Kolumne

"Steigbügelhalter für Wintel"

23.01.1997

Eine Krähe hackt der anderen kein Auge aus. Für kaum ein Duo in der IT-Branche ist diese Volksweisheit so gültig wie für die Herren Gates und Grove, die mit wechselseitiger Unterstützung ihr jeweiliges Monopol Jahr für Jahr weiter ausbauen. Unbehelligt von staatlichen Eingriffen geben Intel und Microsoft die Taktzahl im Markt für Informationssysteme vor.

Wie eine Planierraupe überrollt das Gespann die gesamte Branche, und kaum jemand hat ihm etwas entgegenzusetzen. So verlieren die RISC-Architekturen von IBM, Digital, Hewlett-Packard oder Siemens-Nixdorf an Bedeutung, weil Microsoft Windows NT gar nicht oder nur widerwillig darauf laufen läßt. Diese Plattformen werden ins gehobene Marktsegment verdrängt, wo professionelle Anwender im Mission-critical-Bereich weiterhin auf Unix vertrauen - noch.

Für jedermann erkennbar bauen Intel und Microsoft ihre Marktanteile aus, indem sie mit hohem Tempo aus dem Desktop-Geschäft in den Markt für leistungsstarke Server-Systeme hineingaloppieren. Die Reaktion der etablierten IT-Unternehmen: Sie halten brav den Steigbügel und bieten Pentium- oder Pentium-Pro-Server unter Windows NT an.

Wer an freiem Wettbewerb und Marktwirtschaft interessiert ist, muß stirnrunzelnd zur Kenntnis nehmen: Von IBM über Hewlett-Packard bis hin zu Digital und NCR - eine ganze Riege von Traditionsanbietern läuft dem Wintel-Duo hinterher. Geschäftspolitik reduziert sich darauf, möglichst früh die Signale aus Redmond oder Santa Clara zu erkennen. Vorteile sollen errungen werden, indem man nach dem Vorbild von Compaq oder SAP ein sehr enges Verhältnis zu dem Gespann pflegt.

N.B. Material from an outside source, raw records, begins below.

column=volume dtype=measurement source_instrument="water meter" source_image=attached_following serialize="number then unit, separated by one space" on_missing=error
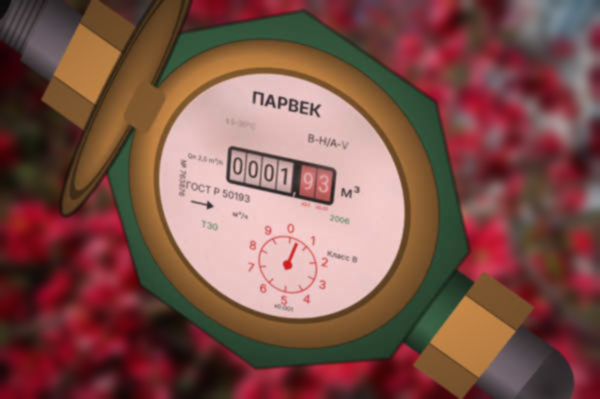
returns 1.930 m³
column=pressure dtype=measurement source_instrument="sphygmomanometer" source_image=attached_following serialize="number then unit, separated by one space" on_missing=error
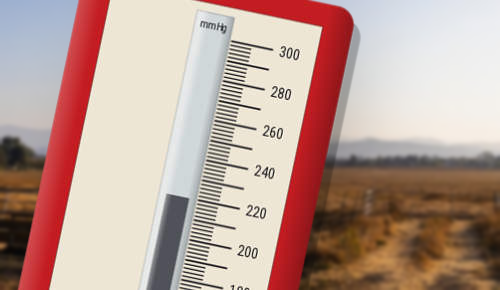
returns 220 mmHg
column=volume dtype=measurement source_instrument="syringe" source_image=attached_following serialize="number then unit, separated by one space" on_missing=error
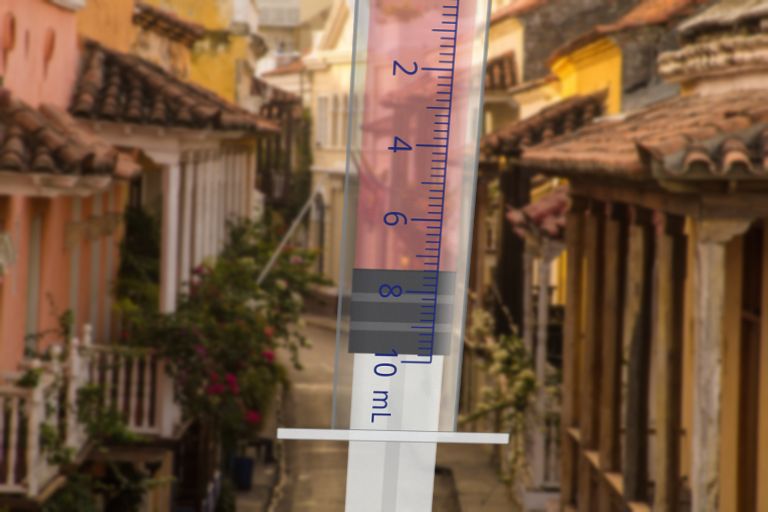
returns 7.4 mL
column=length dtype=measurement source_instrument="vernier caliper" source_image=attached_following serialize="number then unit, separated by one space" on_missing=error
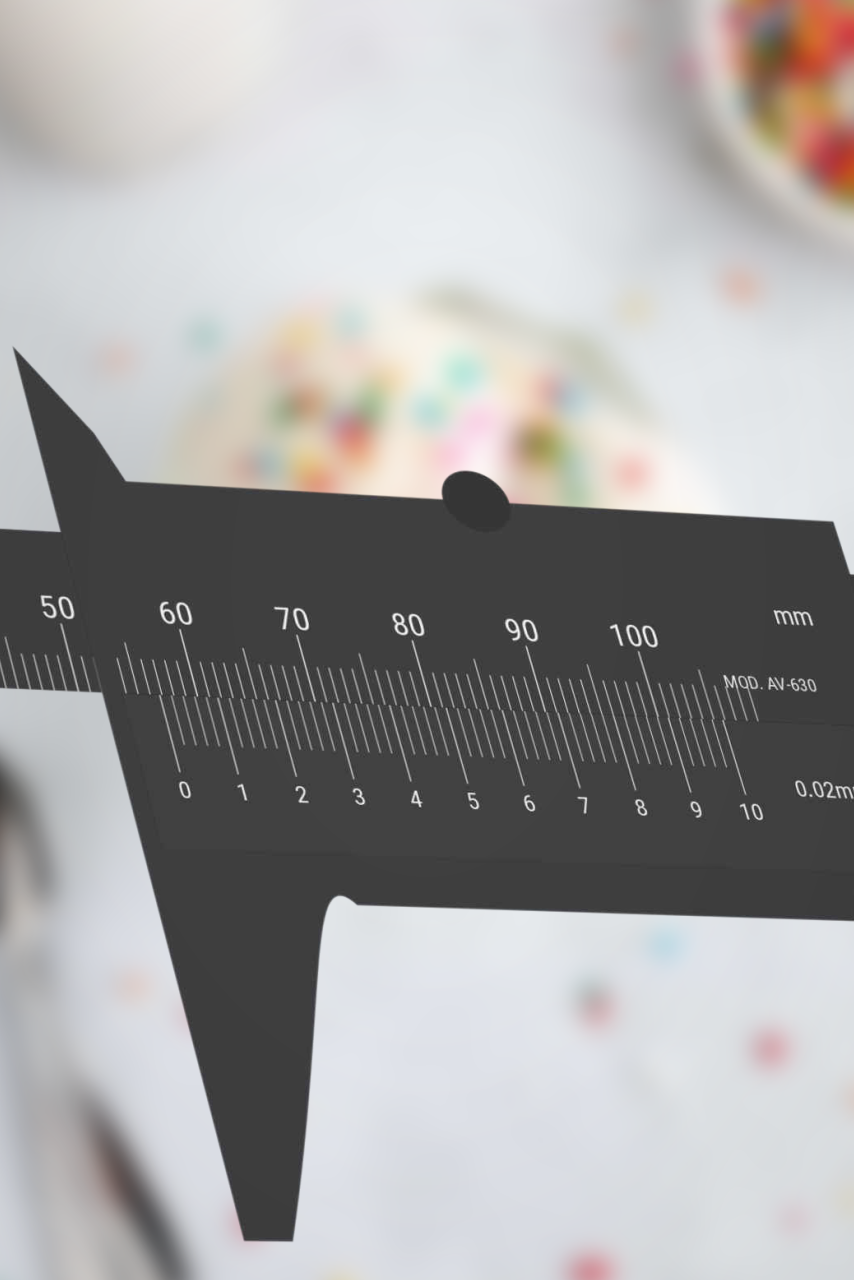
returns 56.8 mm
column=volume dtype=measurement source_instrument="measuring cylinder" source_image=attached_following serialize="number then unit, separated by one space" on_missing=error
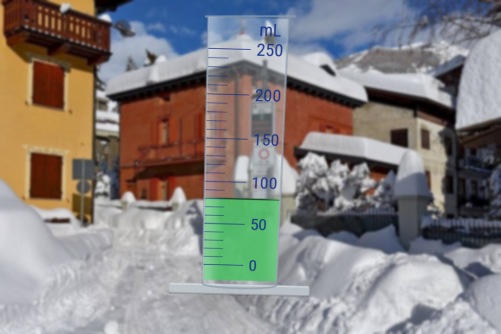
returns 80 mL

Wer gedacht hätte, der Internet-Boom könnte der Wintel-Allianz einen Streich spielen, der hat nicht mit dem Opportunismus der auf schnelle Erfolge zielenden Branche gerechnet. Anstatt der Opposition beizutreten und die Monopolsituation zu entschärfen, warteten die meisten Anbieter ab, bis Microsoft in der Lage war, mit geballter Finanzkraft den großen Rückstand in diesem Business zumindest teilweise wettzumachen. So bleibt es wohl dabei, daß allein Sun Microsystems den Mut hat, eine eigene Hardware- und Betriebssystem-Strategie durchzuziehen - mit Erfolg übrigens.